Александру Измайлову не очень везет со спектаклями. Особенно поначалу в Кемерове у него нередко случались такие ситуации: его роль в постановке сделана блестяще, а спектакль в целом получился не очень. Помню, каким выразительным, остро-характерным был его зануда Мечеткин в спектакле «Прошлым летом в Чулимске». Каким по-настоящему страдающим и нежным недотепой получился его персонаж в легкой французской комедии «Зануда». Там комиковали все, и только Измайлов делал настоящий «русский психологический театр», а потому был и интересен, и убедителен, и смешон, и бесконечно симпатичен.

При этом именно он способен отказаться от главной роли в спектакле, если тот не устраивает его по художественному уровню (так было, например, со спектаклем «Клинч»). И не случайно именно Измайлова пригласили на главную роль, когда соседнему театру – Музыкальному театру Кузбасса – понадобился «настоящий герой» Егор Прокудин в мюзикл «Своей душе не прекословь» по шукшинской «Калине красной».

- Иногда я думаю, что всю жизнь занимаюсь не своим делом, - признается он.

- Это ты-то?! А кем еще мог бы стать?

- В театре? Наверное, охотнее занимался бы сценическим движением, постановкой трюков, драк, боев. Видимо, сказывается, что в роду были казаки: умею и люблю с оружием обращаться.

- Не знаю, уместен ли будет такой комплимент, но я всегда поражаюсь твоей физической форме. Стоит артисту Измайлову раздеться на сцене, в зале – женский рокот: такое красивое тело!

- Да уж, «голая правда» – это моя тема в искусстве. Первый раз меня раздели в спектакле по стихам Олжаса Сулейменова «Глиняная книга». Я там играл роль персидского раба, танец был очень красивый. Меня за эту роль даже внесли в «золотой фонд» театральных работ республики Казахстан. Потом были раздевания в «Люксе №13», в «Опасных связях», в «Белой гвардии»…

- Это трудно – оказаться голым на сцене?

- Когда художественно оправданно – нет. А когда ради эпатажа… Видишь ли, я воспитанник классической русской театральной школы. Мастер нашего курса в Иркутском училище, Вера Александровна Товма, была ученицей Кнебель, а та училась у самого Станиславского. Два прикосновения меня отделяют от нашего мэтра. Кстати, Станиславский старше меня ровно на сто лет. У него на днях 150-летний юбилей, а мне вот – 50. Это всегда служило поводом для разных шуточек. Однажды у меня в училище такой случай приключился. Готовясь к выпускному спектаклю, мы монтировали декорации в фойе. Там на стене висел портрет Станиславского. И как раз когда я под ним проходил, он сорвался с гвоздя и углом рамы разбил мне макушку. До сих пор гадаю: это мне такое благословение от великого было или предупреждение – не ходи, мол, в профессию?

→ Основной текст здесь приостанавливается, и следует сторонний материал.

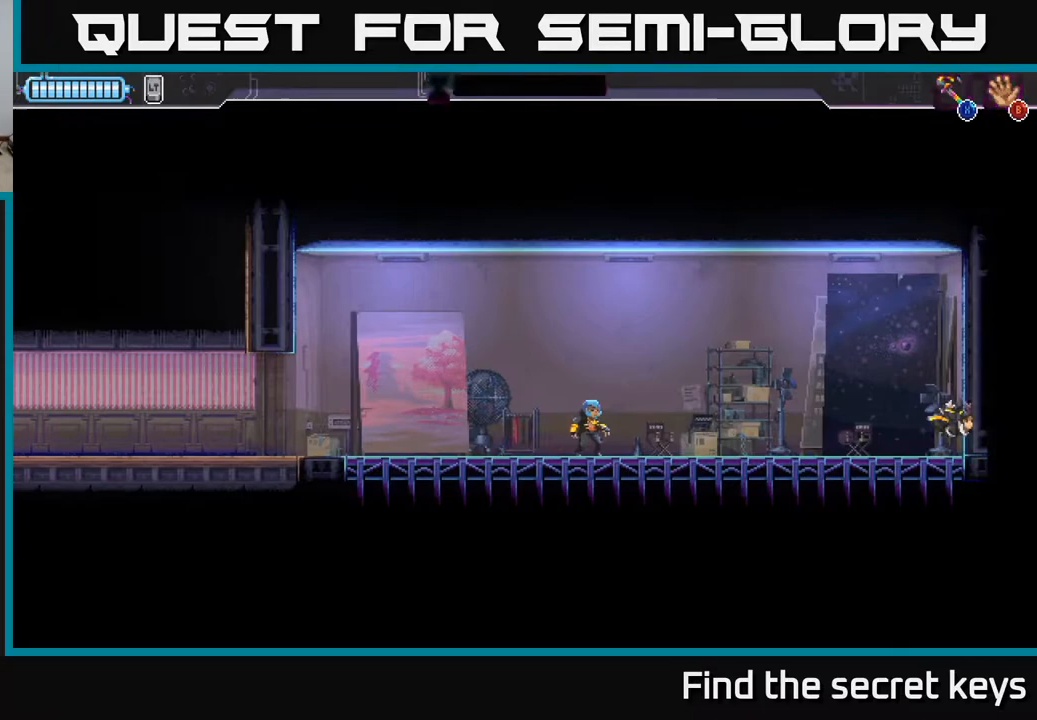
{"buttons": [], "left_stick": "center", "right_stick": "center", "events": [[83, "A", "up"], [83, "X", "up"], [150, "A", "down"], [167, "X", "down"], [250, "X", "up"], [250, "left_stick", "center"], [267, "A", "up"]]}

На самом деле больно смотреть, как сегодня эта театральная школа размывается, уходит. В театре появляются какие-то киношные приемы, набираются «артисты на час». Нас учили так, чтобы мы не замыкались в рамках амплуа: чистый комик или чистый трагик сегодня никому не нужны. Но и быть «белым листом», на котором режиссер может написать все, что угодно, не хочется. Потому что когда это сотрется – что останется-то?

В сущности, мне в театре интересно только одно: следить за трансформацией души человека, за тем, что с ним происходит на наших глазах, здесь и сейчас. Ничего важнее этого в психологическом театре, по-моему, не придумано. А «театр представления» мне не интересен…

Александр Измайлов и Наталья Юдина – наверное, самая красивая пара из всех, какие я знаю. Они – семья-команда, сумевшая пронести через все годы своего брака и пылкую влюбленность, и дружескую привязанность, и партнерское сотрудничество. И хотя за плечами у каждого есть предыдущие браки, в том, что этот – заключен именно на небесах – не сомневается никто. Они не раз играли любовные пары на сцене: Катарина и Петруччо в «Укрощении строптивой», Лопахин и Раневская в «Вишневом саде», Арбенин и баронесса Штраль в «Маскараде».

25 лет назад Александр Измайлов, вслед за своими сокурсниками, поехавшими покорять Москву, тоже ринулся было в столицу. Но… не пошел показываться ни в один театр. То ли постеснялся, то ли решимости не хватило.

- Сейчас я иногда об этом жалею. Думаю, мне вообще часто мешала в жизни моя - как бы это сказать? – застенчивость? Робость? Не знаю. Знаю только, что самый неплодотворный путь – сетовать на обстоятельства. Их надо преодолевать. Как? Ну, просто – брать и делать что-то свое, если тебя не устраивает окружающая действительность.

Когда-то Александр Измайлов поразил меня авторским спектаклем «Летя в пыли на почтовых», который он сам поставил и сыграл по… комментариям к роману «Евгений Онегин». Собственно, это даже не был спектакль в полном смысле  слова. Это было чрезвычайно любопытное просветительское действо, в котором актер Измайлов наглядно показывал, как в начале Х1Х века дрались на дуэлях, обедали в ресторанах, принимали гостей… Меню и гардероб, дуэльный кодекс и приемы флирта обретали в его исполнении не просто убедительность документа, но еще и яркий  художественный образ.

- Саша, тебе нужно моноспектакли играть!

- Нужно. Если бы еще кто-то из хороших режиссеров этим заинтересовался. Самому на себя ставить трудно. Хотя, честно признаться, я давно уже хочу поставить что-нибудь о Лермонтове. Начитано много, дело – за реальным воплощением.